Member of the Bundestag
- Incumbent
- Assumed office 26 October 2021
- Constituency: North Rhine-Westphalia

Personal details
- Born: 24 January 1973 (age 53) Herdecke, West Germany
- Party: Alliance 90/The Greens
- Alma mater: Free University of Berlin

= Ophelia Nick =

German politician (born 1973)

Ophelia Johanna Nick ( Schily, born 24 January 1973) is a German veterinarian and politician of Alliance 90/The Greens who has been serving as a member of the Bundestag since the 2021 national elections, representing the Mettmann II district.

In addition to her parliamentary work, Nick served as Parliamentary State Secretary in the Federal Ministry of Food and Agriculture in the coalition government of Chancellor Olaf Scholz from 2021 to 2025.
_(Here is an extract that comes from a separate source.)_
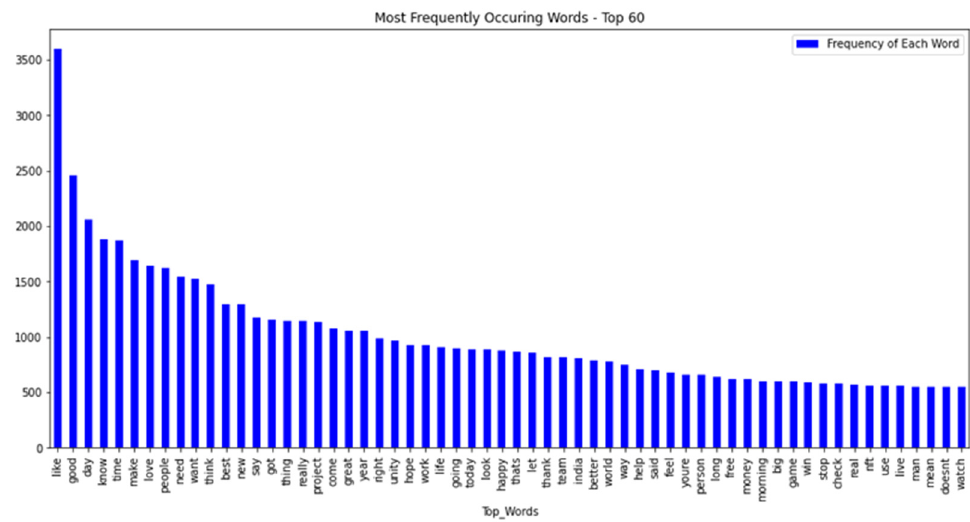
Figure 2. Sixty most frequently appearing words in the considered datasets.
==Early life and education==
Nick is the daughter of physicians Angela Voith and Konrad Schily. From 1993 to 2000, she studied veterinary medicine at the Free University of Berlin. In 2012, she completed a PhD program at LMU Munich.

==Political career==
Nick joined the Green Party in 2010.

From 2014 to 2018, Nick was part of Green Party's leadership in North Rhine-Westphalia under its co-chairs Mona Neubaur and Sven Lehmann.

In the negotiations to form a coalition government of the Christian Democratic Union (CDU) and the Green Party under Minister-President of North Rhine-Westphalia Hendrik Wüst following the 2022 state elections, Nick was part of her party's delegation in the working group on the environment, agriculture and consumer protection.

In 2023, Nick joined a cross-party working group on dogs.

==Other activities==
- University of Ulm Medical Center, Member of the supervisory board (2012–2016)
- Voith, Member of the supervisory board (2010–2017)

==Personal life==
Nick has two sons. She is married to physician Oliver Nick, who has also two sons.